(PROBLEM TO WORK ON):
Where a record contains a picture, omit the picture and repeat the rest exactly.

#### SOURCE MATERIAL

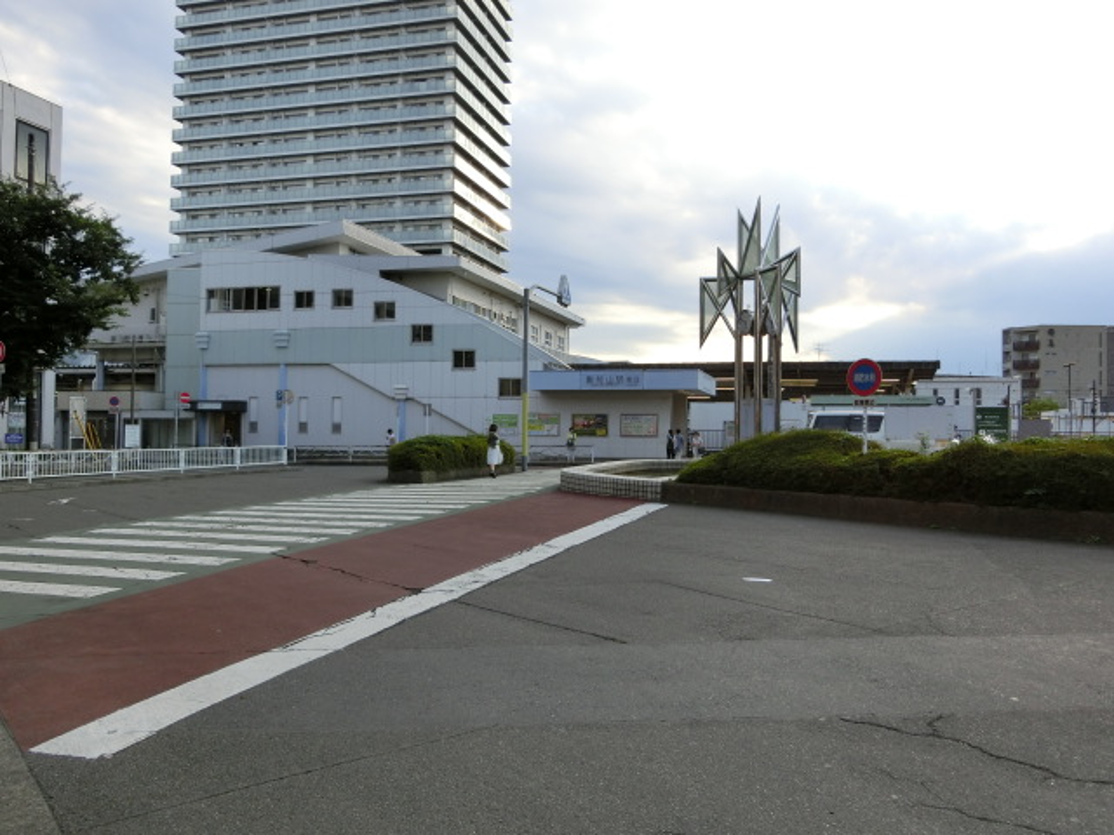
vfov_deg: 48.2
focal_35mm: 29
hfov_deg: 61.7
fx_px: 933
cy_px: 418
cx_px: 557
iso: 80
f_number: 3.7
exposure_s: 1/250
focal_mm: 5.2
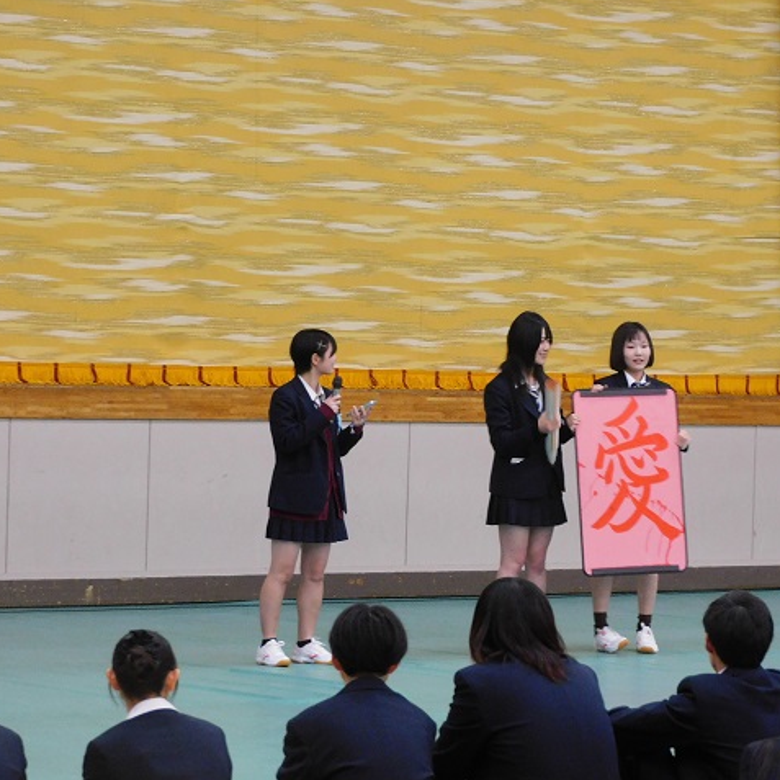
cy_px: 389
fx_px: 4079
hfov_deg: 10.9
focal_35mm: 160
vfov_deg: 10.9
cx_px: 463
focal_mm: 24.2
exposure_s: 1/15
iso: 450
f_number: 5
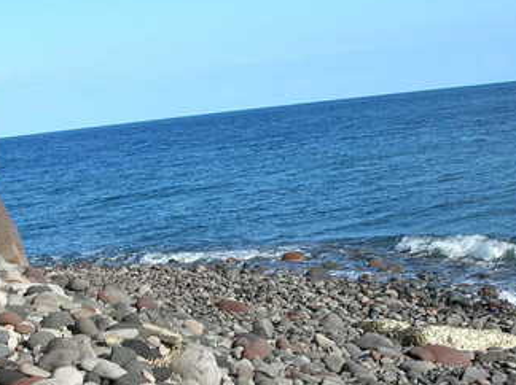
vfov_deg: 16.5
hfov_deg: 21.9
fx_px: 1325
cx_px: 362
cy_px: 276
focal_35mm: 89
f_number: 3.7
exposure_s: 1/539
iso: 50
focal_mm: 6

########

(TASK RESPONSE):
vfov_deg: 48.2
focal_35mm: 29
hfov_deg: 61.7
fx_px: 933
cy_px: 418
cx_px: 557
iso: 80
f_number: 3.7
exposure_s: 1/250
focal_mm: 5.2
cy_px: 389
fx_px: 4079
hfov_deg: 10.9
focal_35mm: 160
vfov_deg: 10.9
cx_px: 463
focal_mm: 24.2
exposure_s: 1/15
iso: 450
f_number: 5
vfov_deg: 16.5
hfov_deg: 21.9
fx_px: 1325
cx_px: 362
cy_px: 276
focal_35mm: 89
f_number: 3.7
exposure_s: 1/539
iso: 50
focal_mm: 6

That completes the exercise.